#### TASK DESCRIPTION
The required output is the exact run of lines in the listing below from the line holding "35: (240, 130, 389.46)" through the line holding "45: (130, 104, 612.13)", with no pictures.

#### DATA FOR ANALYSIS

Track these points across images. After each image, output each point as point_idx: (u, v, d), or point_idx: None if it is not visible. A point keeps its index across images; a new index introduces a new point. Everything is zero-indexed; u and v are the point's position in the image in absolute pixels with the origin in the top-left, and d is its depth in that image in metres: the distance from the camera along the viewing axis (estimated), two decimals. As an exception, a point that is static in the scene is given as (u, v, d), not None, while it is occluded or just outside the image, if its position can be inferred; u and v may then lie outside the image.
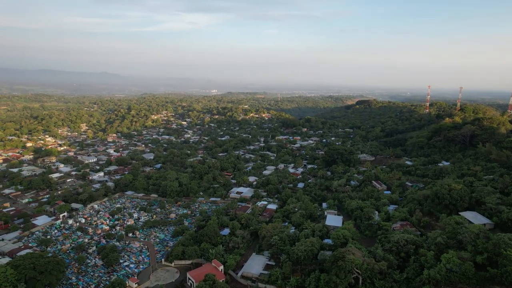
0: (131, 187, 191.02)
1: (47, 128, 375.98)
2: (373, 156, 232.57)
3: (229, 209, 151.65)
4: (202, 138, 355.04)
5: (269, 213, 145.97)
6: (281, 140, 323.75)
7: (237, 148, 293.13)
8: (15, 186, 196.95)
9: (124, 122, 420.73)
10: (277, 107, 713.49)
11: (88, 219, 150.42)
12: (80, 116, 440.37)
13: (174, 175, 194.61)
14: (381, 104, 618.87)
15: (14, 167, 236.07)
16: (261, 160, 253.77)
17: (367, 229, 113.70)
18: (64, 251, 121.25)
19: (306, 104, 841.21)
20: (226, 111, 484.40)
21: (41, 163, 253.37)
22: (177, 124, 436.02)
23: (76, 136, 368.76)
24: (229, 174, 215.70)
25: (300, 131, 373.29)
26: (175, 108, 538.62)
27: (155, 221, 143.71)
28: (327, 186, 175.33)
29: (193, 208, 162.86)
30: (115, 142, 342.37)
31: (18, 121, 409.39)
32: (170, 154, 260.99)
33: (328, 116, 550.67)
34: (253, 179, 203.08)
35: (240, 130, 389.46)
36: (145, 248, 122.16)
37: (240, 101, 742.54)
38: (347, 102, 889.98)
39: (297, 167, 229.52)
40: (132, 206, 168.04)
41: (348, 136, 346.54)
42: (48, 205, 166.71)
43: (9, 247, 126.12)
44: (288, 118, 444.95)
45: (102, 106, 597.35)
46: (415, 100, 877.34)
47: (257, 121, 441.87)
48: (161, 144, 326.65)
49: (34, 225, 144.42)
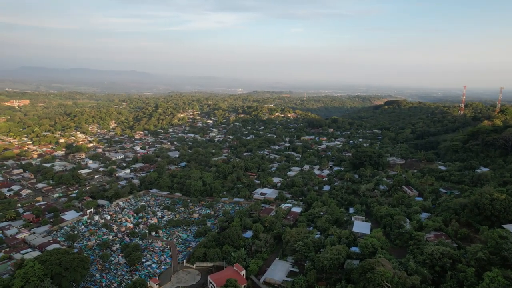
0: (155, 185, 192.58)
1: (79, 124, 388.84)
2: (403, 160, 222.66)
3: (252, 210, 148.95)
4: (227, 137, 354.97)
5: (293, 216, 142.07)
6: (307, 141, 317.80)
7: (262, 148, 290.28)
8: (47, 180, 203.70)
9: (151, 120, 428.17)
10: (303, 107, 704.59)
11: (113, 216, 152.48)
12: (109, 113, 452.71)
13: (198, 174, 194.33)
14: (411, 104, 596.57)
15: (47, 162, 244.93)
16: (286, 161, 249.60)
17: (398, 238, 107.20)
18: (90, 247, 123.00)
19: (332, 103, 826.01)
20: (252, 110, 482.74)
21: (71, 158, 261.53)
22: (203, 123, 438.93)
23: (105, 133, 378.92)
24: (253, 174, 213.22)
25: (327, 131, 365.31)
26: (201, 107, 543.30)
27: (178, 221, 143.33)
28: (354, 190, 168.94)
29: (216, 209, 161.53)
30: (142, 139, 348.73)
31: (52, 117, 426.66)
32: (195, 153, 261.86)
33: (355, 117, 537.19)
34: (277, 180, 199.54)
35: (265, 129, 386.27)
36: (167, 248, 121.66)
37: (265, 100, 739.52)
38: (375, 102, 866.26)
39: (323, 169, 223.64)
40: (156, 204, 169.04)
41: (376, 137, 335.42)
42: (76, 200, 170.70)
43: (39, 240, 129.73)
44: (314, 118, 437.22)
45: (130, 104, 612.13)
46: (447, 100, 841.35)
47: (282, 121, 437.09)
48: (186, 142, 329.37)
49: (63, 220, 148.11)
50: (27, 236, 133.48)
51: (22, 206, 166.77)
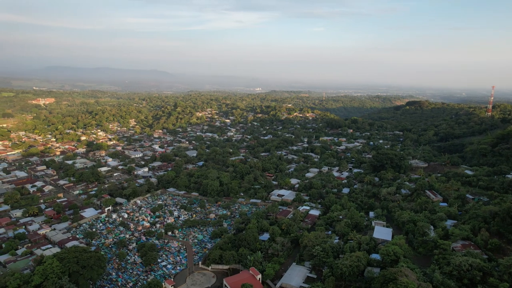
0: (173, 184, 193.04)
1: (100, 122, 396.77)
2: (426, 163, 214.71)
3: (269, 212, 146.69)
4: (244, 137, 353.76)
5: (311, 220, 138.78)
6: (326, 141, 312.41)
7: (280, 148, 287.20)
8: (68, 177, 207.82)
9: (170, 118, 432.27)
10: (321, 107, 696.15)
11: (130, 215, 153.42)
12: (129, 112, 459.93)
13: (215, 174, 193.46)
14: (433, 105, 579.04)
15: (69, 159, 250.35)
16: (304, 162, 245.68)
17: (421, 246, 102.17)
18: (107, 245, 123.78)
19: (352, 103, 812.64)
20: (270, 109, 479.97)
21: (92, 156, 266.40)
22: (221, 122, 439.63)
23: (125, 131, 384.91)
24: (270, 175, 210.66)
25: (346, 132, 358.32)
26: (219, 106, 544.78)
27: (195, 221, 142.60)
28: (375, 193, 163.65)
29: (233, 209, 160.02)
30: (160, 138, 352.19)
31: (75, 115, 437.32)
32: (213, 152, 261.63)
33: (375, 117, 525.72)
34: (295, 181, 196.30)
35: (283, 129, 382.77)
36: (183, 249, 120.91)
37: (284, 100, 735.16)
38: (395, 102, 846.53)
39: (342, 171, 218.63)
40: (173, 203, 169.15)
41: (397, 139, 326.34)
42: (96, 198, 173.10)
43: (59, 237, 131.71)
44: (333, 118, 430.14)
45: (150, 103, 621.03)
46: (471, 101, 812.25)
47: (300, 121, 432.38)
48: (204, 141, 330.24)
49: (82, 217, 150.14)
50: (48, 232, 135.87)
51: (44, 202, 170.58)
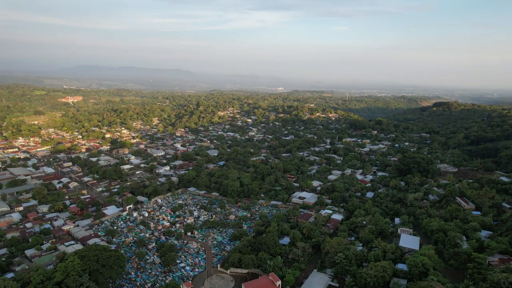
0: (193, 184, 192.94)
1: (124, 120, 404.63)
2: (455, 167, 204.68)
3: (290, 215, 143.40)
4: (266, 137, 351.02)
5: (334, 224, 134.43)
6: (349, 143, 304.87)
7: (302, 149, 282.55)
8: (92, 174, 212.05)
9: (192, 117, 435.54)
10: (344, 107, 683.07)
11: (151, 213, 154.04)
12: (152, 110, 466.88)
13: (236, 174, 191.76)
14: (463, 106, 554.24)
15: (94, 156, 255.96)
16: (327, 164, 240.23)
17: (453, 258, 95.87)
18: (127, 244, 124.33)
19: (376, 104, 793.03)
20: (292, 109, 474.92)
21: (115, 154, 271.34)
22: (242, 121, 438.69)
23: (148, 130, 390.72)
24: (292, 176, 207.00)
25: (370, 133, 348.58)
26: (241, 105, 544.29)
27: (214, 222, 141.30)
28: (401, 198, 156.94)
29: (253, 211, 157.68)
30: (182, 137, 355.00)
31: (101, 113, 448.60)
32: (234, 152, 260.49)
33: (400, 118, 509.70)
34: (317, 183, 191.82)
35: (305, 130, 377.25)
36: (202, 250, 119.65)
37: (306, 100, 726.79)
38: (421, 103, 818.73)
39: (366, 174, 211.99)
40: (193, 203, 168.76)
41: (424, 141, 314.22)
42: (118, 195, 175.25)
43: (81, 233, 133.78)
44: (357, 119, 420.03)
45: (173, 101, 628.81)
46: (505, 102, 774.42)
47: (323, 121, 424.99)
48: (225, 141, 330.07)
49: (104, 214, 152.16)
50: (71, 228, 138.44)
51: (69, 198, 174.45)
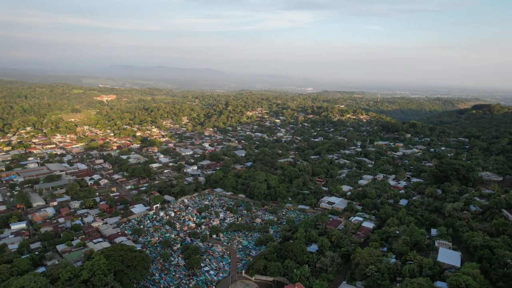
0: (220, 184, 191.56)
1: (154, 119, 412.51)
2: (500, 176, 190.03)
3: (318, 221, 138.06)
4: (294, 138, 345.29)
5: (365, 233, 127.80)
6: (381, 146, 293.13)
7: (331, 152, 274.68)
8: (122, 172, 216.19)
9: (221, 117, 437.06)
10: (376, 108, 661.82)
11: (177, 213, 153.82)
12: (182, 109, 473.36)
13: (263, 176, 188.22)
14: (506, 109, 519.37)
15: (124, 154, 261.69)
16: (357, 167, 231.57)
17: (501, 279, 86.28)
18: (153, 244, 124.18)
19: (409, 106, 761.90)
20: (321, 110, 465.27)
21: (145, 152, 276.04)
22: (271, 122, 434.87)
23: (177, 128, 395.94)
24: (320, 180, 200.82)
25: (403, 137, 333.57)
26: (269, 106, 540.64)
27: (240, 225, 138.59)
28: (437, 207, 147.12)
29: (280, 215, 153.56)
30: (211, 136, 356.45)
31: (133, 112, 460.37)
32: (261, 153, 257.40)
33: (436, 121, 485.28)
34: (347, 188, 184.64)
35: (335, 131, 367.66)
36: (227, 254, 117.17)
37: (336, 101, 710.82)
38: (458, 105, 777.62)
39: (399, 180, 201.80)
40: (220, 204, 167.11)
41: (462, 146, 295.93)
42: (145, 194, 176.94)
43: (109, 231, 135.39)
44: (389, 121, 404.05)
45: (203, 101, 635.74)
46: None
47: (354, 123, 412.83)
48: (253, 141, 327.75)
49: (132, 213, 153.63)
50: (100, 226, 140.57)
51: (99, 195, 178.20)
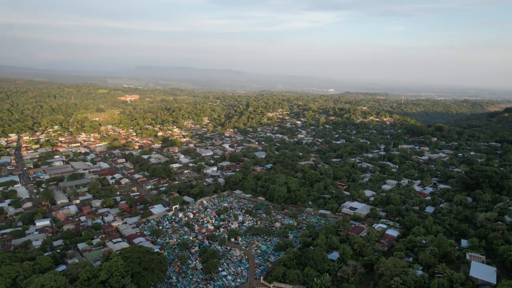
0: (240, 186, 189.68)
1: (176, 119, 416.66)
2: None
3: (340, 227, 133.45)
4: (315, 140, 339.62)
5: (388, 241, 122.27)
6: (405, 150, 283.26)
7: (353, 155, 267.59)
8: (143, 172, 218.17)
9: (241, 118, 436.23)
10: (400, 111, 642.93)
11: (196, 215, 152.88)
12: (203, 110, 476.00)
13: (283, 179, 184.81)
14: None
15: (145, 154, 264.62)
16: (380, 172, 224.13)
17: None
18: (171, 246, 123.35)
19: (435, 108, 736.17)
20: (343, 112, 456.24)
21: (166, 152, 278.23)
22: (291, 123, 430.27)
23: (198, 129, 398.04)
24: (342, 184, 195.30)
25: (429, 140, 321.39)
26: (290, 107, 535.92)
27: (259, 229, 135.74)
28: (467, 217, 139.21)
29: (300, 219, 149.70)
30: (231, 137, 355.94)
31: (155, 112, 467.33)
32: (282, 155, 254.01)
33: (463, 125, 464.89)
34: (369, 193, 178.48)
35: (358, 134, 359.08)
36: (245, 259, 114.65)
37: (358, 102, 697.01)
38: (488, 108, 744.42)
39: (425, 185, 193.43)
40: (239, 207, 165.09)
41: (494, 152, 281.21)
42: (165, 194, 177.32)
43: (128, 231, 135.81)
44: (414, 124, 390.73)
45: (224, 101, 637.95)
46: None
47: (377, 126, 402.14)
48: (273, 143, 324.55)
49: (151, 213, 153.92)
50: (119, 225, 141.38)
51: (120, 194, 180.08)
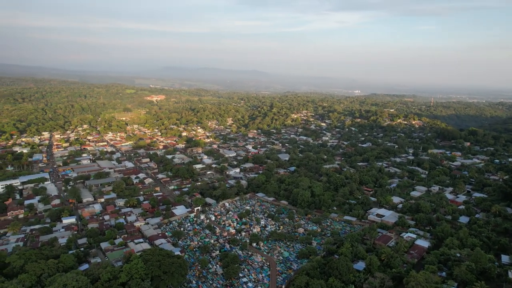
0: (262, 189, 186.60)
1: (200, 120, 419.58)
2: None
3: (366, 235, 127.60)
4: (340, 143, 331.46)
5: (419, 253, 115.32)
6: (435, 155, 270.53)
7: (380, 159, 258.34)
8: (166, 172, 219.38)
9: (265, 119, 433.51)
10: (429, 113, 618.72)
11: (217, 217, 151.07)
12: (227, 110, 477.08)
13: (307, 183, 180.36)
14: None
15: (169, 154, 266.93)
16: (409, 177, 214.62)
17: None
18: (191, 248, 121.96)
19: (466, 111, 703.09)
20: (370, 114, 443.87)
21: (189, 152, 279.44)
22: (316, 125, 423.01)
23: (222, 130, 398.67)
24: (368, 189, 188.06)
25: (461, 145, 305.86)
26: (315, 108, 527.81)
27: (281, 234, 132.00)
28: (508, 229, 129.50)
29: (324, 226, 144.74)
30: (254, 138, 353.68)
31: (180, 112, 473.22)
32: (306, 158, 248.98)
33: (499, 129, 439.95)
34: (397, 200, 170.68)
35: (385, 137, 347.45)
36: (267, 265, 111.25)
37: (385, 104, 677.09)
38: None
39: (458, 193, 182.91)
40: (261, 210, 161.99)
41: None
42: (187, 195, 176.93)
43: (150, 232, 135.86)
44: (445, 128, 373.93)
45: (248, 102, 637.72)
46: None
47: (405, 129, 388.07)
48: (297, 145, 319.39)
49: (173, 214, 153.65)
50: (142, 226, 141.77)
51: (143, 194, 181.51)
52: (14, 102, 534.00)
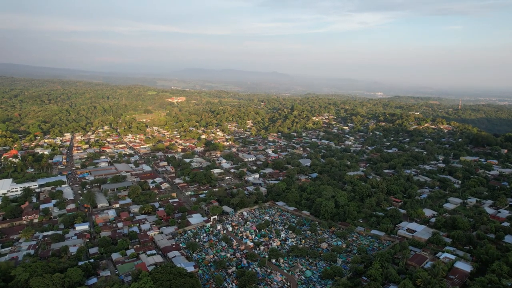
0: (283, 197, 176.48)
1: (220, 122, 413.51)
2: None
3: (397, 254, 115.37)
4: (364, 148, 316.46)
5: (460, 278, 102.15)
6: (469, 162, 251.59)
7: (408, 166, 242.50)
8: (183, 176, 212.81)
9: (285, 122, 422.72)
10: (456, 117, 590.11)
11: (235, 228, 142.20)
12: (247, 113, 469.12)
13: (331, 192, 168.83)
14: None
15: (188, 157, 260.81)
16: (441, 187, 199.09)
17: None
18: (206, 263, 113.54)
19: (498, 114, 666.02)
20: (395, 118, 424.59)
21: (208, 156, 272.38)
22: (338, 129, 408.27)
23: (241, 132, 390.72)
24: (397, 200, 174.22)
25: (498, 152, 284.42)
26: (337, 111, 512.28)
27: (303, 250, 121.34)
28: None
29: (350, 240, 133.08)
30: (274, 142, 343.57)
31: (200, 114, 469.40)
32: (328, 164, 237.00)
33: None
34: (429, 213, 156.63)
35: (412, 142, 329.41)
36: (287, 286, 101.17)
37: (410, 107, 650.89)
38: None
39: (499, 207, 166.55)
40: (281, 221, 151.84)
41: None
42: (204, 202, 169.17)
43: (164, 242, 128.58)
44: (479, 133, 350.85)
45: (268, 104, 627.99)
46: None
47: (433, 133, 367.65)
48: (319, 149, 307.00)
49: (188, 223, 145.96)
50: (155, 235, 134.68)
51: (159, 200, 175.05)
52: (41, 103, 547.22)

#### ANSWER SECTION
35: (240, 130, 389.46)
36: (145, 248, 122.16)
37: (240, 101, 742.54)
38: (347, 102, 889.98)
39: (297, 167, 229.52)
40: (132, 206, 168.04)
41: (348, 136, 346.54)
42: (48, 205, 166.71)
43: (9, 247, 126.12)
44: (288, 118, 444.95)
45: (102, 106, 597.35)
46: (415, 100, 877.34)
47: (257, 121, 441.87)
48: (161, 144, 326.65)
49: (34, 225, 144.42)
0: (155, 185, 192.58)
1: (79, 124, 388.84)
2: (403, 160, 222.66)
3: (252, 210, 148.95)
4: (227, 137, 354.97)
5: (293, 216, 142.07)
6: (307, 141, 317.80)
7: (262, 148, 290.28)
8: (47, 180, 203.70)
9: (151, 120, 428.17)
10: (303, 107, 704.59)
11: (113, 216, 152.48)
12: (109, 113, 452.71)
13: (198, 174, 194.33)
14: (411, 104, 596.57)
15: (47, 162, 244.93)
16: (286, 161, 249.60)
17: (398, 238, 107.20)
18: (90, 247, 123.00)
19: (332, 103, 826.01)
20: (252, 110, 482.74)
21: (71, 158, 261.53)
22: (203, 123, 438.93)
23: (105, 133, 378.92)
24: (253, 174, 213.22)
25: (327, 131, 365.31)
26: (201, 107, 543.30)
27: (178, 221, 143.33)
28: (354, 190, 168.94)
29: (216, 209, 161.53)
30: (142, 139, 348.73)
31: (52, 117, 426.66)
32: (195, 153, 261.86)
33: (355, 117, 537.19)
34: (277, 180, 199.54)
35: (265, 129, 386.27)
36: (167, 248, 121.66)
37: (265, 100, 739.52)
38: (375, 102, 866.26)
39: (323, 169, 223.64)
40: (156, 204, 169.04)
41: (376, 137, 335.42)
42: (76, 200, 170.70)
43: (39, 240, 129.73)
44: (314, 118, 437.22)
45: (130, 104, 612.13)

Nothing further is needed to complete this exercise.